**DATA FOR REVIEW**.
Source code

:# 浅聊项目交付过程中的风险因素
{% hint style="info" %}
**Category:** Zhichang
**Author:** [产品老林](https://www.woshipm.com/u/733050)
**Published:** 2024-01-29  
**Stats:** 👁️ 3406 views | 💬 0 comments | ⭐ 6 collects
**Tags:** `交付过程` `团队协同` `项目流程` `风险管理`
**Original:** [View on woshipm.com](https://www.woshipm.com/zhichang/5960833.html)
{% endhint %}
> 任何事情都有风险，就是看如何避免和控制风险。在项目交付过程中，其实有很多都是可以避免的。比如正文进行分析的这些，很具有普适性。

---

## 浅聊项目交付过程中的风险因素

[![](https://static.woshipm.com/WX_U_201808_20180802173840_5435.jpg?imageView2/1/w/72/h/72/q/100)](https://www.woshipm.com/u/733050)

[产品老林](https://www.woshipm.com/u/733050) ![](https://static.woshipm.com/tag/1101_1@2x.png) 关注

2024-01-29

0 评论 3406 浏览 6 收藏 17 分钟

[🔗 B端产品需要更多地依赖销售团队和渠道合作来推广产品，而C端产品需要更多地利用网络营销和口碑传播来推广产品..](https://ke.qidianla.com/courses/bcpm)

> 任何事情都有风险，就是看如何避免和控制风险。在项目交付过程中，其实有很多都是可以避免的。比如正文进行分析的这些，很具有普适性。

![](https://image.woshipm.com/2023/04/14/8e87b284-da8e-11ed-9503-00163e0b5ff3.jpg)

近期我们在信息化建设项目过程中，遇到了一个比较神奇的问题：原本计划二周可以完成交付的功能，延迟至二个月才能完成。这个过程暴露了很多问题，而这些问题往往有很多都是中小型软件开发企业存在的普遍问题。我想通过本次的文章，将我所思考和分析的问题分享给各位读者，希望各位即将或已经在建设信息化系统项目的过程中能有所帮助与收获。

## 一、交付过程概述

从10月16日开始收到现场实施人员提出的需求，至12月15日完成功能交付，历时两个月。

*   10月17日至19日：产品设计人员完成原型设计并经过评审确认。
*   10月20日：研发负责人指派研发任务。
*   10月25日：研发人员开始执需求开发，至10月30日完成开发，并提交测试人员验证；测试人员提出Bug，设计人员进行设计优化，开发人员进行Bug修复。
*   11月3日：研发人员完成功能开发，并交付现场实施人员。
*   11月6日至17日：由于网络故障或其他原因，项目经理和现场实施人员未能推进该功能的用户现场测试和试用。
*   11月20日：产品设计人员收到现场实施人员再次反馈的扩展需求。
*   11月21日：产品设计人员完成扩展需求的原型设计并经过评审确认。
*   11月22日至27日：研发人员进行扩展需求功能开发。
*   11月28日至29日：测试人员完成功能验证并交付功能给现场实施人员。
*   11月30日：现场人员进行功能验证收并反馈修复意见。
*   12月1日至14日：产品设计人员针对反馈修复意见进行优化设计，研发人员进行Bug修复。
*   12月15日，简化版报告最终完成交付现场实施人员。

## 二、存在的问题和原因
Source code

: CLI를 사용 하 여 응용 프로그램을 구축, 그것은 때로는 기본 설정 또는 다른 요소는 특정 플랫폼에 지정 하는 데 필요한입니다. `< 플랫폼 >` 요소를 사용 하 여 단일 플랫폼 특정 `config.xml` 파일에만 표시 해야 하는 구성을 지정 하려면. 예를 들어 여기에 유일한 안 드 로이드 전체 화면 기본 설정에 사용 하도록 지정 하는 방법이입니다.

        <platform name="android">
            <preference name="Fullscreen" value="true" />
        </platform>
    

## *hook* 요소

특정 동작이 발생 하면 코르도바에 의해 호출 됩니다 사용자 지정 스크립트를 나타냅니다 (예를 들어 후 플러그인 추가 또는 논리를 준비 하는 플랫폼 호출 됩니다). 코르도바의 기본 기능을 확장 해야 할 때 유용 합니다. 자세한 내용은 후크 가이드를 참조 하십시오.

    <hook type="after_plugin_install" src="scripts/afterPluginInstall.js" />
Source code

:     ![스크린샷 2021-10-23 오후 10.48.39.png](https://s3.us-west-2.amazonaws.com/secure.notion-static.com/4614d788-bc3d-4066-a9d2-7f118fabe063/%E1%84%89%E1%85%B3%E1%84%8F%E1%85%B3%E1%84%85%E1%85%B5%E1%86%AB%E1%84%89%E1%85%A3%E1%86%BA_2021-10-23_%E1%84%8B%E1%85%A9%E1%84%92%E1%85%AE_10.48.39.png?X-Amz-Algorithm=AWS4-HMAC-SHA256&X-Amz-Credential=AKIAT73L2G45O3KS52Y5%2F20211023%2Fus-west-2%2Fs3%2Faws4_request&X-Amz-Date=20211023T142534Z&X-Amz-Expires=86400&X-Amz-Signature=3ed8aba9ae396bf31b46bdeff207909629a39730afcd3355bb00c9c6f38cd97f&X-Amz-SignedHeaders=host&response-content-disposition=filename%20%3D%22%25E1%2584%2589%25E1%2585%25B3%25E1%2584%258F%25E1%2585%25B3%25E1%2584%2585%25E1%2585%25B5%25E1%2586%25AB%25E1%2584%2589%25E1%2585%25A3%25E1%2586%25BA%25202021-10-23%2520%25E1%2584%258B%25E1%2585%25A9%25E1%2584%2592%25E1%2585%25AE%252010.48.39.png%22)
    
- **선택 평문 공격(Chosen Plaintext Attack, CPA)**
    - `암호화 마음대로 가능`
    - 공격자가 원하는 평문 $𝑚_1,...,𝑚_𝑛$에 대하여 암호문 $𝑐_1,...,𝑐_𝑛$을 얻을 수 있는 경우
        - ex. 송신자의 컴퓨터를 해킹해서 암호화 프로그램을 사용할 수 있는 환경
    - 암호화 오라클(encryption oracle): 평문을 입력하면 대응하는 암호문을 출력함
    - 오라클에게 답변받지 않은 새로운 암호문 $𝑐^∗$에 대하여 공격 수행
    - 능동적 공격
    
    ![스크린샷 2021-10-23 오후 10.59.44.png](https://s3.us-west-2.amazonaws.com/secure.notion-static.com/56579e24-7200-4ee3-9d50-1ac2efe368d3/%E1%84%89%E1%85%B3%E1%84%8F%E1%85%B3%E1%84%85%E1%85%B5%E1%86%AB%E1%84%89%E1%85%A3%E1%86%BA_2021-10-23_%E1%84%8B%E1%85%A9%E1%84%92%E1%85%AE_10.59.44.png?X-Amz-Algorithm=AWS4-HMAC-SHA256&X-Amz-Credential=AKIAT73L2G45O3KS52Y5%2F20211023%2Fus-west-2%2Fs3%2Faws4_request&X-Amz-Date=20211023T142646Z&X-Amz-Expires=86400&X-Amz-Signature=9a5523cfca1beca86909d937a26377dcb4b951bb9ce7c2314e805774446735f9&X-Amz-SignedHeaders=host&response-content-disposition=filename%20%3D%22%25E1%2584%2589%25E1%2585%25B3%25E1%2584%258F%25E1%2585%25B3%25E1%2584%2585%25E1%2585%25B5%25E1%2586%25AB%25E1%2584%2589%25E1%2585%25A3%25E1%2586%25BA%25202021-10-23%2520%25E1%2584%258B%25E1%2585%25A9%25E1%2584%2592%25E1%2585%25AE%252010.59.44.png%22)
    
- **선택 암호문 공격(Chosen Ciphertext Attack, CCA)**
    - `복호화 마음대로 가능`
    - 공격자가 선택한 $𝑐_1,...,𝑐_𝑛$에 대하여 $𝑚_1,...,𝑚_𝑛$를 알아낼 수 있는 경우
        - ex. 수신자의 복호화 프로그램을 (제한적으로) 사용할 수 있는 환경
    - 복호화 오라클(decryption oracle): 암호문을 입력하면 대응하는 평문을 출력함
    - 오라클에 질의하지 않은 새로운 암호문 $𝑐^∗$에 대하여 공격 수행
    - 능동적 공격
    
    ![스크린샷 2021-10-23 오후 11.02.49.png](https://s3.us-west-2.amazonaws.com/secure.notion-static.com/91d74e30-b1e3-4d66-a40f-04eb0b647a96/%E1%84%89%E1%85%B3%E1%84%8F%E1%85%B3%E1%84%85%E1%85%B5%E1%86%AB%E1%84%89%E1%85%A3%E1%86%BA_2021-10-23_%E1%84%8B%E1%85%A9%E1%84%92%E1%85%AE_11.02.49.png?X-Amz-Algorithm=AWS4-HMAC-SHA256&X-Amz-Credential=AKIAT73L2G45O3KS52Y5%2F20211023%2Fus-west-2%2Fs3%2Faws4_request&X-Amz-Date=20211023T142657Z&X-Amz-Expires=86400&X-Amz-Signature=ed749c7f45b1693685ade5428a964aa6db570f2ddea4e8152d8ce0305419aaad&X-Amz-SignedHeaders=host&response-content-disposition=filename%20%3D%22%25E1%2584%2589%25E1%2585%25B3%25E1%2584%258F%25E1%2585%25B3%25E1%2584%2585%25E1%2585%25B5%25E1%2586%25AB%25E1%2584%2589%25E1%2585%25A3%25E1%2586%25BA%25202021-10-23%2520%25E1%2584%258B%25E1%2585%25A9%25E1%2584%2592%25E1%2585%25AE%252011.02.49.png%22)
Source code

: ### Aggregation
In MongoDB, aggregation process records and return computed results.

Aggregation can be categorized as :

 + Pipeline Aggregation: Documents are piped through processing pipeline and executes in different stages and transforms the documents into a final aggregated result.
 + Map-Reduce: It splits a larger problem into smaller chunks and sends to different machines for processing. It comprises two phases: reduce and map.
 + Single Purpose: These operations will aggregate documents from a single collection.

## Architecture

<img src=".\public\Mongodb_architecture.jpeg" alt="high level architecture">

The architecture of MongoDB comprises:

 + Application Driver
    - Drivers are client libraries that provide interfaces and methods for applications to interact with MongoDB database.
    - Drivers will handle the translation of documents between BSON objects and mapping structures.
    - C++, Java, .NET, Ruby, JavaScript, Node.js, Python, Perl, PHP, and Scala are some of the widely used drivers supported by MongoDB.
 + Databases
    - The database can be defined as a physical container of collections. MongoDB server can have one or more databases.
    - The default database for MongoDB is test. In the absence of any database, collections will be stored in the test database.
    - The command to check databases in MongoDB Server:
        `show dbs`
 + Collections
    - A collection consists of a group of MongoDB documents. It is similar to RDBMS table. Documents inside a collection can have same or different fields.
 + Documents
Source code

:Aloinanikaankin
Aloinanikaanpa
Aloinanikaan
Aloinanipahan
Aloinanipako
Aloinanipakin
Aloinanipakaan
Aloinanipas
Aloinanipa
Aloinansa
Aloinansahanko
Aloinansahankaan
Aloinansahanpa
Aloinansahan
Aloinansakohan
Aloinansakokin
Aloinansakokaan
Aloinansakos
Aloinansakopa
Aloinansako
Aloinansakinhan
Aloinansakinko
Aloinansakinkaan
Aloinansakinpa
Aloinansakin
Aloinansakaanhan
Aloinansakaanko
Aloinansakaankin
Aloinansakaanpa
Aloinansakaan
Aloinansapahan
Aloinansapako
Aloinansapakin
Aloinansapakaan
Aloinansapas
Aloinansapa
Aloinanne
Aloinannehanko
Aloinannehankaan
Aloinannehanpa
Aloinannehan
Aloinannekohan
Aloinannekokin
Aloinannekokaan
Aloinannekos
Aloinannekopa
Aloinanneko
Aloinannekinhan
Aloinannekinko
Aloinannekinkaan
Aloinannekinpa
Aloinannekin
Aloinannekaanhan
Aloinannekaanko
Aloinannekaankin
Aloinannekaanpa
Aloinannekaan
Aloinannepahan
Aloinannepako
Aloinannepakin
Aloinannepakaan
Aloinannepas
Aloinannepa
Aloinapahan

**WHAT TO WORK ON**.
In the records above, find the line with "supported by MongoDB."; write out exactly that line and each one after it, stopping after the line with "Aloinansakohan".

**SOLUTION**.
    - C++, Java, .NET, Ruby, JavaScript, Node.js, Python, Perl, PHP, and Scala are some of the widely used drivers supported by MongoDB.
 + Databases
    - The database can be defined as a physical container of collections. MongoDB server can have one or more databases.
    - The default database for MongoDB is test. In the absence of any database, collections will be stored in the test database.
    - The command to check databases in MongoDB Server:
        `show dbs`
 + Collections
    - A collection consists of a group of MongoDB documents. It is similar to RDBMS table. Documents inside a collection can have same or different fields.
 + Documents
Source code

:Aloinanikaankin
Aloinanikaanpa
Aloinanikaan
Aloinanipahan
Aloinanipako
Aloinanipakin
Aloinanipakaan
Aloinanipas
Aloinanipa
Aloinansa
Aloinansahanko
Aloinansahankaan
Aloinansahanpa
Aloinansahan
Aloinansakohan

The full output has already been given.